● **TASK REQUIREMENTS**
Render the lines of the records from the line containing "Document page, 1996x1125 pixels." through the line containing "list Befriend Arquillians", inclusive, as a JSON list of strings with one string per line and blank lines omitted.

● **INFORMATION GIVEN**
* * * * *

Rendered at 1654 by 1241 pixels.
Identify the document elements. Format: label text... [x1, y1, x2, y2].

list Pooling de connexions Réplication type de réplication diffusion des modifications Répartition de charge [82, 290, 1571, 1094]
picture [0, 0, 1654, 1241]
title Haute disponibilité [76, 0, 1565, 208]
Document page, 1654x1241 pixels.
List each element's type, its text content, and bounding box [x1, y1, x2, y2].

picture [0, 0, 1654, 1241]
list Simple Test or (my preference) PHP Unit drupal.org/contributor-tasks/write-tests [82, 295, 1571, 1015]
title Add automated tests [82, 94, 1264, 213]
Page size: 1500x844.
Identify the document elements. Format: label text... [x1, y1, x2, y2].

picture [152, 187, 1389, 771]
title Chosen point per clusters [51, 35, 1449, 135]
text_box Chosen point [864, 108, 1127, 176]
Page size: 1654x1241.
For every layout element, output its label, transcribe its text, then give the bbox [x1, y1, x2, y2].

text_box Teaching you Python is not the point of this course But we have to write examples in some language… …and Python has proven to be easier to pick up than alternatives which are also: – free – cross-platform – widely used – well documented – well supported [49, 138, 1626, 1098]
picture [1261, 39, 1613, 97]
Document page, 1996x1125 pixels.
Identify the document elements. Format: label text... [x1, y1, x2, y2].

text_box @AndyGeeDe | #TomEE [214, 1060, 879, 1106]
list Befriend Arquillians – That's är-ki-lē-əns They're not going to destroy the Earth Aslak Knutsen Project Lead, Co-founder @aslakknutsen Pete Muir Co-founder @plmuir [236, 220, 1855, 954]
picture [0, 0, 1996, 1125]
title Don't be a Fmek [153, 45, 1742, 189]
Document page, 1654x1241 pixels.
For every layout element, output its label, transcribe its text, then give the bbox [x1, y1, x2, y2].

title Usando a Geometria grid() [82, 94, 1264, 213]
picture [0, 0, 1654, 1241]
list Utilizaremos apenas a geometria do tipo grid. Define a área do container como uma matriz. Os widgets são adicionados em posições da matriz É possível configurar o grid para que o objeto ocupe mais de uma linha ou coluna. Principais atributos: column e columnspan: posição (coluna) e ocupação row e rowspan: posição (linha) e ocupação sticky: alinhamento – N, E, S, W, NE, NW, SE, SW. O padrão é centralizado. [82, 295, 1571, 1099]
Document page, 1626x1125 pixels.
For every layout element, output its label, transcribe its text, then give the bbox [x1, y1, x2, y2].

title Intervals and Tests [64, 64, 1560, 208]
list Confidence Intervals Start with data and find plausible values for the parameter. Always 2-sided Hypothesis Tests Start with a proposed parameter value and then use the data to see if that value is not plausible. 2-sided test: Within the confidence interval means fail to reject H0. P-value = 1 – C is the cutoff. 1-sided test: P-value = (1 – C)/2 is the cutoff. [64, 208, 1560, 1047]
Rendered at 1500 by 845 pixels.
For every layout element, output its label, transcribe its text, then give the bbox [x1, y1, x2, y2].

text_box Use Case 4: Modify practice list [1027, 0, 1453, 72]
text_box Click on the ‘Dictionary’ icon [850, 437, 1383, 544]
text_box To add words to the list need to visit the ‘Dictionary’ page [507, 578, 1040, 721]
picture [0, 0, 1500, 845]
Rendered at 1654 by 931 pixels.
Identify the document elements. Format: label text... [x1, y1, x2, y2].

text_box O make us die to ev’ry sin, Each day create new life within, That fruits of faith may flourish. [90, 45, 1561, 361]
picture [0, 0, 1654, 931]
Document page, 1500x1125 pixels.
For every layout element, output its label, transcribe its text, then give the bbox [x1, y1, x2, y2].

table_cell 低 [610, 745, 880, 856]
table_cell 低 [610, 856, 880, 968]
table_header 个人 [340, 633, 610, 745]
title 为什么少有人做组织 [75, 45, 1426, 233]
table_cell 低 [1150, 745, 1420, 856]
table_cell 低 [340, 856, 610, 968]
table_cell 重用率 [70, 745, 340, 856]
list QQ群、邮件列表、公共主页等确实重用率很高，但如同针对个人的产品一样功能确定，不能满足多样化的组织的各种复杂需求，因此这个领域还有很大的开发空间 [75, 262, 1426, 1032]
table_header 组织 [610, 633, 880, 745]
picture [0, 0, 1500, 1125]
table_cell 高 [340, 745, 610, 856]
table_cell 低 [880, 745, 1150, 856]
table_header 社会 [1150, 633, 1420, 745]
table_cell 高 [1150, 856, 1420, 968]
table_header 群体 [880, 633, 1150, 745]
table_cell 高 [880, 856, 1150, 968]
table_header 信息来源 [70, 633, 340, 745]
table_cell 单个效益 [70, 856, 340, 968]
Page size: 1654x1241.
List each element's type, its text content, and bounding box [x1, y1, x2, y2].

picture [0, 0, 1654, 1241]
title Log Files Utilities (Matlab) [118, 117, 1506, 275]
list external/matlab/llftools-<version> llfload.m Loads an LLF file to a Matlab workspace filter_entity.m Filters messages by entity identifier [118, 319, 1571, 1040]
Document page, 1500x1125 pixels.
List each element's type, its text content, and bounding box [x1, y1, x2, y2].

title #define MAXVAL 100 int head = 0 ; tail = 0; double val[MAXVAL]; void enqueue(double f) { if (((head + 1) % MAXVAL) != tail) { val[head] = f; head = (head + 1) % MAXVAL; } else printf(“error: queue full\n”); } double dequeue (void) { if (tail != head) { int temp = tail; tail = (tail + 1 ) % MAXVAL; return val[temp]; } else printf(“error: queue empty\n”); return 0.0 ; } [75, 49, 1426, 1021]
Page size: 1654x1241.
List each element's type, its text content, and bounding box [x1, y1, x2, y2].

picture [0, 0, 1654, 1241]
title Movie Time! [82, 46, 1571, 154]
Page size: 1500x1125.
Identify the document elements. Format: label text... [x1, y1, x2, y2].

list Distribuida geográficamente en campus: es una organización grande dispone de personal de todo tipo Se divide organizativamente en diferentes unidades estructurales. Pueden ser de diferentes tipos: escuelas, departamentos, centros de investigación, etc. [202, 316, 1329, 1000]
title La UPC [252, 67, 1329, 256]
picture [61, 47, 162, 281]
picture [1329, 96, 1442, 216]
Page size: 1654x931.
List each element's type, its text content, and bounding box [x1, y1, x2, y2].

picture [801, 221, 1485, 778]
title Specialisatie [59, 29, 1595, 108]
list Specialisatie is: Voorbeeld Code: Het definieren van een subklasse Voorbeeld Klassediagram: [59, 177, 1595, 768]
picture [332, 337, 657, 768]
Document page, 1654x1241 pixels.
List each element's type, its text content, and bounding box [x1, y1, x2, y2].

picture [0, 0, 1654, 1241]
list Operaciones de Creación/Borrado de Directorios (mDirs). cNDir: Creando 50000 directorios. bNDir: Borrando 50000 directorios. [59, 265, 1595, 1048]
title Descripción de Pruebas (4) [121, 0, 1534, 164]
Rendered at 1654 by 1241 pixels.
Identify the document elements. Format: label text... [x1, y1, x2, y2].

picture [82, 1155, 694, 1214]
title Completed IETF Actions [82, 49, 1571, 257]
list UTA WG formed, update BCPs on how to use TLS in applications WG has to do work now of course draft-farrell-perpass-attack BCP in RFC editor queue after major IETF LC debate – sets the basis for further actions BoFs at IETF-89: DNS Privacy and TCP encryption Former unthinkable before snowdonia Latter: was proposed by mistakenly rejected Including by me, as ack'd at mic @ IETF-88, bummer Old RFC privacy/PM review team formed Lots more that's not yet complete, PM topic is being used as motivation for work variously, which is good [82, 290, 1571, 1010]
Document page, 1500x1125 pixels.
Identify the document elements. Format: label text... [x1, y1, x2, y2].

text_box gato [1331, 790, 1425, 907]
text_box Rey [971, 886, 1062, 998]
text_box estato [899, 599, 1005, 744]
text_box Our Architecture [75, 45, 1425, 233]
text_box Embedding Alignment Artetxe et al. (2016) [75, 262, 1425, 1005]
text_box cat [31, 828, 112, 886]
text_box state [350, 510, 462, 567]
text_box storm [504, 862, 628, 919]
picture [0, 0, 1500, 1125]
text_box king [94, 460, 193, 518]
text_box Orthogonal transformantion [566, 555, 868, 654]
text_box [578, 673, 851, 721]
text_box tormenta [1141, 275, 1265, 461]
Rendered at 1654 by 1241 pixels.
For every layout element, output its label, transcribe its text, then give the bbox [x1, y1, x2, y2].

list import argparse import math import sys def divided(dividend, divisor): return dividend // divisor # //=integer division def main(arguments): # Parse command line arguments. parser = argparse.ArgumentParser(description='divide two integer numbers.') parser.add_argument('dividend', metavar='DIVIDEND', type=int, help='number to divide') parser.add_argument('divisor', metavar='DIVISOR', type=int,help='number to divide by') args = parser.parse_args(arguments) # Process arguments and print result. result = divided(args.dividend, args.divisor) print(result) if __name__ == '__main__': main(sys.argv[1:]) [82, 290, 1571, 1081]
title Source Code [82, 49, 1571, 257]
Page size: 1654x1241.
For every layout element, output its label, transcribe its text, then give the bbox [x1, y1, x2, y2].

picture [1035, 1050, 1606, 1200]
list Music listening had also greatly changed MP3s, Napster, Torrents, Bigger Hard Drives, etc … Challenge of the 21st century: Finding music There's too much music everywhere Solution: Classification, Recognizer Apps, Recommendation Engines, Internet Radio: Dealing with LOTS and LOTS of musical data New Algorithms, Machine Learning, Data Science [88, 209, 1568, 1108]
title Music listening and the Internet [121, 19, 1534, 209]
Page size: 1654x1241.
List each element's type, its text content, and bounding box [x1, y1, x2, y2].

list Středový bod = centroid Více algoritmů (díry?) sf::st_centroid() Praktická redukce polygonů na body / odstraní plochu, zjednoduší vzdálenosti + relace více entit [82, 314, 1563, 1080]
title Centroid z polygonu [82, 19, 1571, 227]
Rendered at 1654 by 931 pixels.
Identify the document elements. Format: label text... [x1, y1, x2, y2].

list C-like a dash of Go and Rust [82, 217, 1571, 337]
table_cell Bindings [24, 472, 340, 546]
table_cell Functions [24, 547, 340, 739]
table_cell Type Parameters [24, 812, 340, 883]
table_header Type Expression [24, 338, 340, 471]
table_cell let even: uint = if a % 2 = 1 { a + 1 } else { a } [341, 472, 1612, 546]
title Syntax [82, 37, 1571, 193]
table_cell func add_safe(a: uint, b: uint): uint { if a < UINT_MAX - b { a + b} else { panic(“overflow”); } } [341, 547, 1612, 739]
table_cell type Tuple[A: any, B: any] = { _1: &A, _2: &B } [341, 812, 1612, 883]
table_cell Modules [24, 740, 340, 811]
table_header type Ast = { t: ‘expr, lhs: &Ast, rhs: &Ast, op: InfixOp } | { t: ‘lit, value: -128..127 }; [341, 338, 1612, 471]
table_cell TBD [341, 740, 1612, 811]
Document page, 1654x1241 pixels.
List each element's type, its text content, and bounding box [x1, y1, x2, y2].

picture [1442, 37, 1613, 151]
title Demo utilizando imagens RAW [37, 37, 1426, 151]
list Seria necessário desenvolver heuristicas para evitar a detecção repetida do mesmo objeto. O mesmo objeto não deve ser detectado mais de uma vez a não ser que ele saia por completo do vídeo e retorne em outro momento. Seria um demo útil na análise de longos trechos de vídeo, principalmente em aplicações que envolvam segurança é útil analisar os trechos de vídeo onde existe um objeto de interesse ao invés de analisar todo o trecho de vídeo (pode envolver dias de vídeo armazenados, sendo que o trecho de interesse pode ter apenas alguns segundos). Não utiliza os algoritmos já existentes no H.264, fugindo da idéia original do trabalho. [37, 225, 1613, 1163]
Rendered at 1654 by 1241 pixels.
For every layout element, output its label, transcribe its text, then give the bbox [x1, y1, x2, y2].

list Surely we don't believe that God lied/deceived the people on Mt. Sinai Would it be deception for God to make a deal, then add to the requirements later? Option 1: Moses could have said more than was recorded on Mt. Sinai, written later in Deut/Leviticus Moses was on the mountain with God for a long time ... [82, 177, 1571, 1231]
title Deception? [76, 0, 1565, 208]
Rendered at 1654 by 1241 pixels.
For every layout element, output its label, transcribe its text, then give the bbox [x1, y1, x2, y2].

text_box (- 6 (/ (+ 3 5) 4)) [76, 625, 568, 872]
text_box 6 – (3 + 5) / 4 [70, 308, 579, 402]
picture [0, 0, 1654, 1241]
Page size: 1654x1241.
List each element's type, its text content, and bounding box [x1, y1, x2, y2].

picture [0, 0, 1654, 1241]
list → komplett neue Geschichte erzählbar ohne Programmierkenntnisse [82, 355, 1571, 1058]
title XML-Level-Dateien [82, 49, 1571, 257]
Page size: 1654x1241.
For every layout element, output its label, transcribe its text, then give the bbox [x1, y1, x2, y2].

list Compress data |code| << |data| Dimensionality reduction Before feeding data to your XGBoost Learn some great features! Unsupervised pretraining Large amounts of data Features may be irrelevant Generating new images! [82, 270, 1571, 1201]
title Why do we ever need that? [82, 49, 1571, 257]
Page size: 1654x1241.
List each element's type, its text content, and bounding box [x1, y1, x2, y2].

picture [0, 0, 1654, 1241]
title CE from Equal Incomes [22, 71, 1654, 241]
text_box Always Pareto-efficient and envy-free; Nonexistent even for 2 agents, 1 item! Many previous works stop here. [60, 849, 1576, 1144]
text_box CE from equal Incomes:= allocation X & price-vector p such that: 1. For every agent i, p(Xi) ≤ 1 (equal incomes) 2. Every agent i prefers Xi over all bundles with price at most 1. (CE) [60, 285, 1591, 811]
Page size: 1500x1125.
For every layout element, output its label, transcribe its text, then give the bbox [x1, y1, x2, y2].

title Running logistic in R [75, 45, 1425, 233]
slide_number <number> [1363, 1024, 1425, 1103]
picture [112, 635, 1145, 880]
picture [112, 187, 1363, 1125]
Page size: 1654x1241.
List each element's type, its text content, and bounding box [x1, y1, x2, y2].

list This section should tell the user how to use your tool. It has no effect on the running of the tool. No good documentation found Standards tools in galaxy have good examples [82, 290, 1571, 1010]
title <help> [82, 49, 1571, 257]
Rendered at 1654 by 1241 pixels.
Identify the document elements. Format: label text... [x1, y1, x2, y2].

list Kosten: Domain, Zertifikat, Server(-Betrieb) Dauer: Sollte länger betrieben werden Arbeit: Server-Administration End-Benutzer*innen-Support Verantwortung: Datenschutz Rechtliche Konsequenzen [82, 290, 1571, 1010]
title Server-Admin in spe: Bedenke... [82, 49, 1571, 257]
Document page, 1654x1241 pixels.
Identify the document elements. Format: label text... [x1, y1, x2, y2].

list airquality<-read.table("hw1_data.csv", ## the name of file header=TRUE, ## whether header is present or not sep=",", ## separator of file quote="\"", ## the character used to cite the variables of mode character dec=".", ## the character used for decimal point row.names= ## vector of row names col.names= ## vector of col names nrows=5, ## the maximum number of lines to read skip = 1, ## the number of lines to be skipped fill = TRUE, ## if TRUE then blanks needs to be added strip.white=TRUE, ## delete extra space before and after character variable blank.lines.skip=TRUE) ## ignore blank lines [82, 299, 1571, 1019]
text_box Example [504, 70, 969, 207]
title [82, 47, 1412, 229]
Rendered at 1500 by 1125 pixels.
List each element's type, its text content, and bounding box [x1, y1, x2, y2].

* * * * *

● **WRITTEN RESPONSE**
[
  "Document page, 1996x1125 pixels.",
  "Identify the document elements. Format: label text... [x1, y1, x2, y2].",
  "text_box @AndyGeeDe | #TomEE [214, 1060, 879, 1106]",
  "list Befriend Arquillians – That's är-ki-lē-əns They're not going to destroy the Earth Aslak Knutsen Project Lead, Co-founder @aslakknutsen Pete Muir Co-founder @plmuir [236, 220, 1855, 954]"
]